The nation's top spook told Congress this week that the expanded spy powers passed in August were used to capture suspected radical Islamic terrorists in Germany, but quickly had to backtrack and an issue a retraction Wednesday, because the new powers played no role in the surveillance of the alleged plotters.
Michael McConnell, the Director of National Intelligence, told the Senate Government Affairs committee Monday that the loosened spying law, which allows the government to order domestic communication providers to help the government spy on foreigners without getting court approval, was used to help the surveillance of three men accused of plotting to use chemical bombs against U.S. military targets in Germany.
Only it didn't.
Here's the statement McConnell released Wednesday:
Funny, the DNI's homepage includes links to McConnell's prepared statement (.pdf) to the Committee, a transcript of his appearance on Good Morning, America, and a transcript of the hearing itself where he made a false statement to Congress.
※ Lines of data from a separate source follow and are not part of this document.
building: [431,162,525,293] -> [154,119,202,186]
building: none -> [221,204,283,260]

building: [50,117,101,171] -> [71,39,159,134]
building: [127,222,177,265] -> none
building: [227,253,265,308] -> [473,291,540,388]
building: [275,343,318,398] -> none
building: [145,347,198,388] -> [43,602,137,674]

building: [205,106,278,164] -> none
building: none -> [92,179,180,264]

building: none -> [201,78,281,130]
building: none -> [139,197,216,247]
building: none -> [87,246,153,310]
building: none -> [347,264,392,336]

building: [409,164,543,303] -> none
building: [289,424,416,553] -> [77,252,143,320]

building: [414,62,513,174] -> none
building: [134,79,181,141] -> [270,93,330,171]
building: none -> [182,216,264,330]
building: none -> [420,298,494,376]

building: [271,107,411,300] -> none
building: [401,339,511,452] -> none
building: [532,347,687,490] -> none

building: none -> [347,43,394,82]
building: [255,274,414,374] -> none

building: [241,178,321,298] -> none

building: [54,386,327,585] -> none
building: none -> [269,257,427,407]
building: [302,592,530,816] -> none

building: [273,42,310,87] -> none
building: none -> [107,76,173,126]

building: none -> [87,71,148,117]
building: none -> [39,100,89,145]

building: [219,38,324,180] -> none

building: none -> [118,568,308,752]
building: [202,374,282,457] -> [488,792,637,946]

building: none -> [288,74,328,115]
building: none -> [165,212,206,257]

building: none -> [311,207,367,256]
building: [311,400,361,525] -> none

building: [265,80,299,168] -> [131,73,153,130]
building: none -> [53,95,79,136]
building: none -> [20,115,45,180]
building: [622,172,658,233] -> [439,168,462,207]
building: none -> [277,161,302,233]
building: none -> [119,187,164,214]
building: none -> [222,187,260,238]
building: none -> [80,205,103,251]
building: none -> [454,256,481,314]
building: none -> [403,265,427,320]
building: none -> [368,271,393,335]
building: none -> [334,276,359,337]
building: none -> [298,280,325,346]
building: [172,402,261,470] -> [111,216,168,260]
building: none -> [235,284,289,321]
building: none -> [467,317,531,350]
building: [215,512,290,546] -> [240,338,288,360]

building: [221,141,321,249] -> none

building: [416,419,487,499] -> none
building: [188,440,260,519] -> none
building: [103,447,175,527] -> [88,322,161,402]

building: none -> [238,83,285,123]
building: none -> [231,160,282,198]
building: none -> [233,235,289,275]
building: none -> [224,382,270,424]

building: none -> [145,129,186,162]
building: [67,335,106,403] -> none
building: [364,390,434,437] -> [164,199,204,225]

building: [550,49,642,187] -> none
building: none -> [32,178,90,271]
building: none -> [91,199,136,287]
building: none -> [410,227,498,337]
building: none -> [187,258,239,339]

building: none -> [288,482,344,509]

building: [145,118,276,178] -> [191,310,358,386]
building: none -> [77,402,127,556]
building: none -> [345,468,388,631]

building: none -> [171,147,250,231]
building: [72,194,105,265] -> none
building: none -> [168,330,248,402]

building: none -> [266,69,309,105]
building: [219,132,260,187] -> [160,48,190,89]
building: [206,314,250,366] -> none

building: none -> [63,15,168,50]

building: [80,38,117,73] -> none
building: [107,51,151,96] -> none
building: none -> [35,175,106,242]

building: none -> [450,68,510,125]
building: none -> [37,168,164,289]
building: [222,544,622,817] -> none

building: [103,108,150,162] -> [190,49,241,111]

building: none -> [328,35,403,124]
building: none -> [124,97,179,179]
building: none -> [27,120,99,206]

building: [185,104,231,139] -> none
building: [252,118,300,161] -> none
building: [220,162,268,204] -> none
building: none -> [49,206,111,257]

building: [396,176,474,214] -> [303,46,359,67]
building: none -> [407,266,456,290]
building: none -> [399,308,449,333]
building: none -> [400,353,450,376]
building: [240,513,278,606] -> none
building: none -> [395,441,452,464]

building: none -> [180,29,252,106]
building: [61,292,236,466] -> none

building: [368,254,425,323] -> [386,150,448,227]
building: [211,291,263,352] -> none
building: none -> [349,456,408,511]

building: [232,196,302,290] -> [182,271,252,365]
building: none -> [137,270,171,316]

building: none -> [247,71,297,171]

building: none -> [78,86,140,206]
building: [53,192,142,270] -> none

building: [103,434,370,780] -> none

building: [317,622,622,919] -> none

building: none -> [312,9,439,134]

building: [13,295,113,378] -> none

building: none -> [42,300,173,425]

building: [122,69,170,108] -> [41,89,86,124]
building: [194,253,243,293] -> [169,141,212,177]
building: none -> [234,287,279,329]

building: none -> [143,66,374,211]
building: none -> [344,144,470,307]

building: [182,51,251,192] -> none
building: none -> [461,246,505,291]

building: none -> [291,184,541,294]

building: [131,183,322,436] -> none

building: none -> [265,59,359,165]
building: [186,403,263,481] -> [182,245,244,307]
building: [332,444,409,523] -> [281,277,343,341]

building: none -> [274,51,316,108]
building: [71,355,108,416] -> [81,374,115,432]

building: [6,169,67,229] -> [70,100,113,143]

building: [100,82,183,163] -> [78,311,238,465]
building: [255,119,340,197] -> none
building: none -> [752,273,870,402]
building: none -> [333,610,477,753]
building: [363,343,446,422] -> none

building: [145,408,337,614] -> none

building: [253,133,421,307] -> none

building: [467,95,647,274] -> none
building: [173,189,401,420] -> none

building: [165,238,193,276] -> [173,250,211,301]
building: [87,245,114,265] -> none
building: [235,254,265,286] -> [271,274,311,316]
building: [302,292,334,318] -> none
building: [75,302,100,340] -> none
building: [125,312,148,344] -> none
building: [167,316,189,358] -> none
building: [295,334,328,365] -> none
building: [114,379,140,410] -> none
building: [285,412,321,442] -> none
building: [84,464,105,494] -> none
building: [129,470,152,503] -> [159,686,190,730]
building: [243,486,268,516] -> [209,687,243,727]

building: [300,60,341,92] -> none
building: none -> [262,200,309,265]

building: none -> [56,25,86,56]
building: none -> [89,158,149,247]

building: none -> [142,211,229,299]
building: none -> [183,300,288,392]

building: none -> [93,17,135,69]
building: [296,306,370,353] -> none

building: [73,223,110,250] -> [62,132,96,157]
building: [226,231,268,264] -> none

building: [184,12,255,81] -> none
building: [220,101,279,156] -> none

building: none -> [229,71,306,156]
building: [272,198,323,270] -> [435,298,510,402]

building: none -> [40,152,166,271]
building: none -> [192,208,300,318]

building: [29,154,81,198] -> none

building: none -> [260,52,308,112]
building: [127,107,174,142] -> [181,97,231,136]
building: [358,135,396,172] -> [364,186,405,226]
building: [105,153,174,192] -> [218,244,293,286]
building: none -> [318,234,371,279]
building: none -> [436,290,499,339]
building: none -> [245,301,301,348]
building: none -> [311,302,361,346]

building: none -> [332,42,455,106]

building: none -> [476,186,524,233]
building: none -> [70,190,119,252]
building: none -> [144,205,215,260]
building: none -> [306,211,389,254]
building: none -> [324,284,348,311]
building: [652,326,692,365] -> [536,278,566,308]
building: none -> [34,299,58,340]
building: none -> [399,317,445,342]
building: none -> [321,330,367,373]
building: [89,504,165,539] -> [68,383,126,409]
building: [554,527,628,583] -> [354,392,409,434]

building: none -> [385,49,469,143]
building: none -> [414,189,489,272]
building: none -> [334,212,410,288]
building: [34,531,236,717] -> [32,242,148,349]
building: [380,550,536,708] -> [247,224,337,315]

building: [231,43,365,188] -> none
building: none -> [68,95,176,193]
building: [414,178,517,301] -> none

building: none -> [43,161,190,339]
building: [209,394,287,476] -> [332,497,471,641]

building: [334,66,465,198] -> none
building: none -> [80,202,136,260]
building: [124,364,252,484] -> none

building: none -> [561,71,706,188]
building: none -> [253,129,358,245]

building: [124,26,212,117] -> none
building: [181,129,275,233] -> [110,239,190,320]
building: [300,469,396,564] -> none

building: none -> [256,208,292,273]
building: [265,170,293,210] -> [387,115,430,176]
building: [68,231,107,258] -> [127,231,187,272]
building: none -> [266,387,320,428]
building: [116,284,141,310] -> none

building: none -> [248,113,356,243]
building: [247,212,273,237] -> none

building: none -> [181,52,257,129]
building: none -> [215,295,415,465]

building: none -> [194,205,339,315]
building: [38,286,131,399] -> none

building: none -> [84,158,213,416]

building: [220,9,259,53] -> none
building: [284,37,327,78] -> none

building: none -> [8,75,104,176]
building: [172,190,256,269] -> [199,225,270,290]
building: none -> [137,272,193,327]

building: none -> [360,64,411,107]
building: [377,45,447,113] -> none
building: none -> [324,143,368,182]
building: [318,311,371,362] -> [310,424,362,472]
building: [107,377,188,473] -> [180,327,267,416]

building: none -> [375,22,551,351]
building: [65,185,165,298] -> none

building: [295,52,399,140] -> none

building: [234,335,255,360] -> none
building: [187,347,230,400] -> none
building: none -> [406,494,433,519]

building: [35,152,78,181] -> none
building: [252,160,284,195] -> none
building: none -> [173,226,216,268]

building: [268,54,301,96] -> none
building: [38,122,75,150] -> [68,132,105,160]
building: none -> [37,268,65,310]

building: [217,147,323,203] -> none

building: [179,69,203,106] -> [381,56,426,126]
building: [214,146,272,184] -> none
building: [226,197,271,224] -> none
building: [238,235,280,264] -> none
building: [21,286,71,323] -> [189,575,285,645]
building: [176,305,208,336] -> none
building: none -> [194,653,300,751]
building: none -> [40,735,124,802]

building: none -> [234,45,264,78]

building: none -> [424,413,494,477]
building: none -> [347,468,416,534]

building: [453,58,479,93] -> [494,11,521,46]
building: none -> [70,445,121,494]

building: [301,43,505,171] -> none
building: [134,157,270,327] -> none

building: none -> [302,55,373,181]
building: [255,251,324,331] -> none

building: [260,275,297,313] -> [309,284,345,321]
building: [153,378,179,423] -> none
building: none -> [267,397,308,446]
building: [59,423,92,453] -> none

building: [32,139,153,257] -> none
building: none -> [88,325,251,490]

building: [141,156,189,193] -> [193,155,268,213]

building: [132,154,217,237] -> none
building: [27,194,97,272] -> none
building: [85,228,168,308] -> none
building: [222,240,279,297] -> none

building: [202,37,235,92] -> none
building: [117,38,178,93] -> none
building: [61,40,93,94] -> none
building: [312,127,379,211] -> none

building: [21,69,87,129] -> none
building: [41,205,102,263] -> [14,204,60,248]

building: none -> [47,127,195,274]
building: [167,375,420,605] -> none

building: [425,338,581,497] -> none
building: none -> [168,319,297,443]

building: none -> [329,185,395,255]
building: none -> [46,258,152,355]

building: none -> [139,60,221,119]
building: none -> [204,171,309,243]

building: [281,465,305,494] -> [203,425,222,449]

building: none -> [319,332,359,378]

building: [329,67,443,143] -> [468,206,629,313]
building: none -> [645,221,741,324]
There's no link to the retraction. Retraction (.pdf) posted here Thursday P.M. EST.
And how exactly did the DNI get this wrong? The Protect America Act has been all over the news, is being talked about by the Justice Department and the president and the nation's top spook goes in front of one of the Senate's most powerful committee's and tells politically-loaded falsehoods?
This from a man who said the nation's spies spent 50,000 days in 2006 writing applications for court orders?
Hmm, McConnell spoke much of an "intelligence gap" this summer as he stumped for increased executive power. Perhaps, he should instead be looking into a "truth gap."